LA EUTANASIA NO ES UN BIEN RECIBIDO

 

Un negociado de inyecciones letales no es una conquista más
del Estado de bienestar, es una náusea.

Pablo Salvador Coderch (27.II.98)

 

Un negociado de inyecciones letales no puede ser una conquista


No es la innovadora posición moral de algunos, sino el retorno del sentimiento atormentado de que vivimos para morir, el eco atávico de la España pesimista, depresiva, negra: ahora resulta que es progresiva la muerte y que el Estado ha de ayudar a morir a la gente cansada de vivir. Mas hay buenas razones jurídicas y sociales para parar los pies a los ministros de muerte que nos acosan con sus mensajes de tristeza irreparable. Las hay también morales y religiosas, pero me interesan sobre todo las primeras, tal vez por deformación profesional y acaso porque uno empieza a estar harto de tanto aprendiz de brujo metido a legislador de cinco a siete.

> _INFORMACIÓN PROPORCIONADA_:
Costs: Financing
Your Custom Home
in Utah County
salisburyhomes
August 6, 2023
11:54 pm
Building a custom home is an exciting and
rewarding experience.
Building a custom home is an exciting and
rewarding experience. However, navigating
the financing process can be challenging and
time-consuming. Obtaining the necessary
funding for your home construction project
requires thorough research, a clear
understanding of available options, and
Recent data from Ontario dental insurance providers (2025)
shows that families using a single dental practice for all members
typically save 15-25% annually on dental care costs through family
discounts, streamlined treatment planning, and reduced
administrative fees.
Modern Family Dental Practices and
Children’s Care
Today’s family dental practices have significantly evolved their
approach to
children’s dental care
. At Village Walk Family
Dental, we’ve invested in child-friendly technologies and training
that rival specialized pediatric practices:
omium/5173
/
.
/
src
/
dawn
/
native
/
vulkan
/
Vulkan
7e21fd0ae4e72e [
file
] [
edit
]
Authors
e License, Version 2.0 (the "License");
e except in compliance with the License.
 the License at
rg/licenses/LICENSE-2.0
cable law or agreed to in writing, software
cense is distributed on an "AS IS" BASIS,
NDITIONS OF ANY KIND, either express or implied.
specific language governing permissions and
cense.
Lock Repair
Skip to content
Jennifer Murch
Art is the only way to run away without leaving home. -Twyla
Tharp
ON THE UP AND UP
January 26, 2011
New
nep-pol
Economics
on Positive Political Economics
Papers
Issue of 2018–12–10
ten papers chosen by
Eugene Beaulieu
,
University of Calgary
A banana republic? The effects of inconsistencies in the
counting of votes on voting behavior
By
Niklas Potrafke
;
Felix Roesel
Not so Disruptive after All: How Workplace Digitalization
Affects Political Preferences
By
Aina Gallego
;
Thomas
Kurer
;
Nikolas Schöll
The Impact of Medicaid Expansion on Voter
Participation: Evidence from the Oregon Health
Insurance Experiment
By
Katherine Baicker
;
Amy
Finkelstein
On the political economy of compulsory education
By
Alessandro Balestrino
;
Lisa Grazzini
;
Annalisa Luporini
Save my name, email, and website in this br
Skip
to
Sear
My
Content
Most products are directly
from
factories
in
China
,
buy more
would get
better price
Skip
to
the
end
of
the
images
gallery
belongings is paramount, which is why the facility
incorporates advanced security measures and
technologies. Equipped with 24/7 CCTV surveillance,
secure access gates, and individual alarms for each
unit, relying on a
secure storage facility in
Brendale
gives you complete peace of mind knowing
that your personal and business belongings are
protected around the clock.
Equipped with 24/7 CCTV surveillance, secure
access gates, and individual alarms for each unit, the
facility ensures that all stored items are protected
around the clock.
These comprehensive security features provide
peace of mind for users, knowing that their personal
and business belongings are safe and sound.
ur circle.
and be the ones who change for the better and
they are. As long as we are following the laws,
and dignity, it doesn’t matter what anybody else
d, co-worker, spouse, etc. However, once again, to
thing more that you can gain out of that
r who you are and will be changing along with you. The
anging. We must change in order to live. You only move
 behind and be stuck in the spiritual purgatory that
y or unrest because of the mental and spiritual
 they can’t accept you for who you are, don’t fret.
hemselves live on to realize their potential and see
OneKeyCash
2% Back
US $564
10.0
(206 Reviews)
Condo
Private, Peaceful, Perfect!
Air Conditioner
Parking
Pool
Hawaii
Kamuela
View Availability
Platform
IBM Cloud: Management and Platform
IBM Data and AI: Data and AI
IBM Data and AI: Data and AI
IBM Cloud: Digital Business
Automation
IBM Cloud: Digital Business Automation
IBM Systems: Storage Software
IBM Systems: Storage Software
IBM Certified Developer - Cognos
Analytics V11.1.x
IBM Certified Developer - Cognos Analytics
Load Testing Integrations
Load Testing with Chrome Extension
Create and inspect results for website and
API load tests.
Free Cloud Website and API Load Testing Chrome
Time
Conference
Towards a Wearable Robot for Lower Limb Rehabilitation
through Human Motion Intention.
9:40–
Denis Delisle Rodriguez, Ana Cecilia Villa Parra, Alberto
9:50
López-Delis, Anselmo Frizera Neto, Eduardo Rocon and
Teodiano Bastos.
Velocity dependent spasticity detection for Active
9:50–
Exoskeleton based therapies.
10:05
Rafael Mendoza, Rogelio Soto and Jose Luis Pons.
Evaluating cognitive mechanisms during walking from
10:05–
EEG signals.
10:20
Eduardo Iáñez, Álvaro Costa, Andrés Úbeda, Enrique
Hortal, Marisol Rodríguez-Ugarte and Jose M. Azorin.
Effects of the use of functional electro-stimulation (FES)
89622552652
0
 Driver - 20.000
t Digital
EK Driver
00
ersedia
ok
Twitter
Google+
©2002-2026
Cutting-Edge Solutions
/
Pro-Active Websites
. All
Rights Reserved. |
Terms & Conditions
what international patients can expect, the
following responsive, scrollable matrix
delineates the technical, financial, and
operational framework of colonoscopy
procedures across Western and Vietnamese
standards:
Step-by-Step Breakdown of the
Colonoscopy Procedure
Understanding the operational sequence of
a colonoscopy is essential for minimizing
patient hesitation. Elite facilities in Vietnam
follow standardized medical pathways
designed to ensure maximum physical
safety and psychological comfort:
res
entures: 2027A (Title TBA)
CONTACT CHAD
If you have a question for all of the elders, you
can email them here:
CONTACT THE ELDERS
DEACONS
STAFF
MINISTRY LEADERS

> _TAREAS DEL EJERCICIO_:
a. En el artículo sobre la eutanasia, sustituye "náusea" por "aberración" y reproduce el fragmento desde "LA EUTANASIA NO" hasta "Salvador Coderch (27.II.98)", ambos incluidos.
b. Según el artículo sobre la eutanasia, ¿qué razones interesan sobre todo a quien escribe?
c. Prolonga el artículo sobre la eutanasia a partir de su última frase.

> _RESPUESTAS NUMERADAS_:
a.
LA EUTANASIA NO ES UN BIEN RECIBIDO

 

Un negociado de inyecciones letales no es una conquista más
del Estado de bienestar, es una aberración.

Pablo Salvador Coderch (27.II.98)

b. Las razones jurídicas y sociales.

c.
Para empezar, no existe nada parecido a un derecho a la muerte ni nadie en su sano juicio puede pretender que el Estado reconozca a ninguno de sus ciudadanos la facultad de exigir ante un tribunal que un funcionario le inyecte una sustancia letal. El ejército diverso de filósofos y moralistas que ha irrumpido en tromba en el mundo del derecho reclamando una ley que reconozca la eutanasia debería saber que no es bien recibido: un negociado de inyecciones letales no es una conquista más del Estado de bienestar, es su náusea. Creerán que exagero. Puede ser, pero en una proposición de ley presentada el pasado 8 de febrero por un grupo cuyo nombre la piedad me ha hecho olvidar, leo que quien "padeciera enfermedad crónica que produjera graves padecimientos físicos o psíquicos permanentes difíciles de soportar" podrá pedir notarialmente a su médico que informe al respecto para que alguien pueda matarle impunemente y, lo que aún es peor, que "el Gobierno elaborará un reglamento que /.../ garantice el derecho a que se adopten las medidas oportunas para acceder a una muerte digna".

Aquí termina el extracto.